EXERCISE INSTRUCTIONS: Return the full passage on food insecurity and excess weight among female adolescents, unchanged word for word.

SUPPLIED PASSAGE:
-------------------------
An important limitation of the present study is its cross-sectional design and the lack of information on lifestyle coping mechanisms associated with different levels of household food insecurity. The evidence for a relationship between food insecurity and excessive weight (overweight plus obesity) is still inconclusive with most studies being cross-sectional, thus precluding our ability to understand the temporal sequence of the association (i.e. does food insecurity lead to obesity or does obesity lead to food insecurity? Or is this relationship bidirectional?). Thus, there is a need for longitudinal dynamic studies that collect information not only on household food security status across time( Reference Jyoti, Frongillo and Jones 10 , Reference Bronte-Tinkew, Zaslow and Capps 34 ) but also on how children, adolescents and adults within the household cope with these changes with special emphasis on dietary intake and physical activity adaptations. Ultimately the goal is to better understand how these coping behaviours influence body fat accumulation at different stages of the life cycle( 4 ). Another limitation is the small sample size achieved in the excessive weight and severely food-insecure group and the lack of potential extrapolation to adolescent boys.
Conclusion
The present study suggests that severe but not moderate or mild food insecurity, as measured by EBIA, is independently associated with excessive weight among female adolescents living in a middle-income country deeply immersed in epidemiological and nutrition transitions. The Brazilian government should take these findings into account when designing, delivering and evaluating food and social assistance programmes that reach out to young women.
Acknowledgements
The Demographic and Health Survey (DHS), from which the data used in the current paper are derived, was funded by the Brazilian Ministry of Health. The authors of the present paper had access to the data set produced by the DHS, but did not receive any funding to write the paper. The authors declare no conflict of interest. G.K., M.M.S. and R.P.-E. designed the research; M.M.S. and G.V.M. conducted the research; M.M.S. and G.K. analysed the data; G.K., G.V.M., M.M.S., A.M.S.-C., R.P.-E. and A.A.M.S. wrote the paper. All authors read and approved the final manuscript.
-------------------------
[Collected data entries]
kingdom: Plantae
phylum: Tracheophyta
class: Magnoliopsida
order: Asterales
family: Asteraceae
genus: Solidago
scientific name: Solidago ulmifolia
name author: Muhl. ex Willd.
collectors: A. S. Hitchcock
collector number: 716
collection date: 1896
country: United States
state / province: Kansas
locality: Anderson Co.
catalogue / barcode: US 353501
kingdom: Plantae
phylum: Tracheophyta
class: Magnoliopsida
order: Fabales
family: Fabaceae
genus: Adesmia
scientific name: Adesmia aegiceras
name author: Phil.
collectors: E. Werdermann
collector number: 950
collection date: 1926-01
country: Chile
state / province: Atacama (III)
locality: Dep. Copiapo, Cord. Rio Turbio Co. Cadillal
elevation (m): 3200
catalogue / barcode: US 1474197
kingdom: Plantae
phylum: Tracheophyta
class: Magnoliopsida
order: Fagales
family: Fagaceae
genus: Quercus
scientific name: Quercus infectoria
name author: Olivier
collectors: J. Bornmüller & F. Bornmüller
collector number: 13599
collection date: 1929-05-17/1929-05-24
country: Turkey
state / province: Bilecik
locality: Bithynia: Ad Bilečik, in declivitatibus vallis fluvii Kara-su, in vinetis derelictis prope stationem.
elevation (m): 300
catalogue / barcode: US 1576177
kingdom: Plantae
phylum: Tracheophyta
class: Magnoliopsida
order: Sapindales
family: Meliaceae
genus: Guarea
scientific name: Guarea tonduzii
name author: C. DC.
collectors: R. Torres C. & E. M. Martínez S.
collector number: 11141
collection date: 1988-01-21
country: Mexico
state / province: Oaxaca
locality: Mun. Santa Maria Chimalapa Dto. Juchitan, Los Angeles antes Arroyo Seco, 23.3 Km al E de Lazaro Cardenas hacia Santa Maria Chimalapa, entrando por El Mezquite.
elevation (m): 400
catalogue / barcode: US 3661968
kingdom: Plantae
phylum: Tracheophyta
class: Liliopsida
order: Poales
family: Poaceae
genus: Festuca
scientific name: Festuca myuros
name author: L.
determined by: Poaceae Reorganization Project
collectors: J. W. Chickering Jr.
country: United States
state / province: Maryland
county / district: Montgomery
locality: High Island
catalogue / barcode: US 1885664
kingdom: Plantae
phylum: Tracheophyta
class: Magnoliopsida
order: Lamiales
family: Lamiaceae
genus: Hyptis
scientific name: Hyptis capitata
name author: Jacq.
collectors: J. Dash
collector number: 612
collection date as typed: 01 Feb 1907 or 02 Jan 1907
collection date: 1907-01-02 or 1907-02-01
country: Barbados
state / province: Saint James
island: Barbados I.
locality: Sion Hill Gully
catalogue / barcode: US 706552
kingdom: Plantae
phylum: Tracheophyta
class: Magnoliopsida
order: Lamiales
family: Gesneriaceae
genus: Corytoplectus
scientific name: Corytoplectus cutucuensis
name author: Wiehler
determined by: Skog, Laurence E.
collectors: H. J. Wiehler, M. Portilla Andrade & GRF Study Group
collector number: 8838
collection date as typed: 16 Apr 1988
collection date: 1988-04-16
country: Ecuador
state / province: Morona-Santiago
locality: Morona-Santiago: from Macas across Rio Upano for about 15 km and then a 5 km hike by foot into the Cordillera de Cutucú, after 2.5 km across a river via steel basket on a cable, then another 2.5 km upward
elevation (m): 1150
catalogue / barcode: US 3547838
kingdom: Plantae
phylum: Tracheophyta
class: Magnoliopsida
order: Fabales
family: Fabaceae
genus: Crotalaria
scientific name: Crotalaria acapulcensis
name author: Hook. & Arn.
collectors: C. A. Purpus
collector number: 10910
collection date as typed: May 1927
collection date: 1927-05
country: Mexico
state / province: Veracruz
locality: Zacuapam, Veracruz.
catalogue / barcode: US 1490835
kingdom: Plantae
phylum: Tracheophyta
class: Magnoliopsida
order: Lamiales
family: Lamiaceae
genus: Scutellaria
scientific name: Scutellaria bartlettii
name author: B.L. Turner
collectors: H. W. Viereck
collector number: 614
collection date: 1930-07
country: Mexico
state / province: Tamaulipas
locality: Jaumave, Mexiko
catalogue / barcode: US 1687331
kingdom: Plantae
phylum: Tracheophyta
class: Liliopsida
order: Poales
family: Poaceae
-------------------------
YOUR RESPONSE:
An important limitation of the present study is its cross-sectional design and the lack of information on lifestyle coping mechanisms associated with different levels of household food insecurity. The evidence for a relationship between food insecurity and excessive weight (overweight plus obesity) is still inconclusive with most studies being cross-sectional, thus precluding our ability to understand the temporal sequence of the association (i.e. does food insecurity lead to obesity or does obesity lead to food insecurity? Or is this relationship bidirectional?). Thus, there is a need for longitudinal dynamic studies that collect information not only on household food security status across time( Reference Jyoti, Frongillo and Jones 10 , Reference Bronte-Tinkew, Zaslow and Capps 34 ) but also on how children, adolescents and adults within the household cope with these changes with special emphasis on dietary intake and physical activity adaptations. Ultimately the goal is to better understand how these coping behaviours influence body fat accumulation at different stages of the life cycle( 4 ). Another limitation is the small sample size achieved in the excessive weight and severely food-insecure group and the lack of potential extrapolation to adolescent boys.
Conclusion
The present study suggests that severe but not moderate or mild food insecurity, as measured by EBIA, is independently associated with excessive weight among female adolescents living in a middle-income country deeply immersed in epidemiological and nutrition transitions. The Brazilian government should take these findings into account when designing, delivering and evaluating food and social assistance programmes that reach out to young women.
Acknowledgements
The Demographic and Health Survey (DHS), from which the data used in the current paper are derived, was funded by the Brazilian Ministry of Health. The authors of the present paper had access to the data set produced by the DHS, but did not receive any funding to write the paper. The authors declare no conflict of interest. G.K., M.M.S. and R.P.-E. designed the research; M.M.S. and G.V.M. conducted the research; M.M.S. and G.K. analysed the data; G.K., G.V.M., M.M.S., A.M.S.-C., R.P.-E. and A.A.M.S. wrote the paper. All authors read and approved the final manuscript.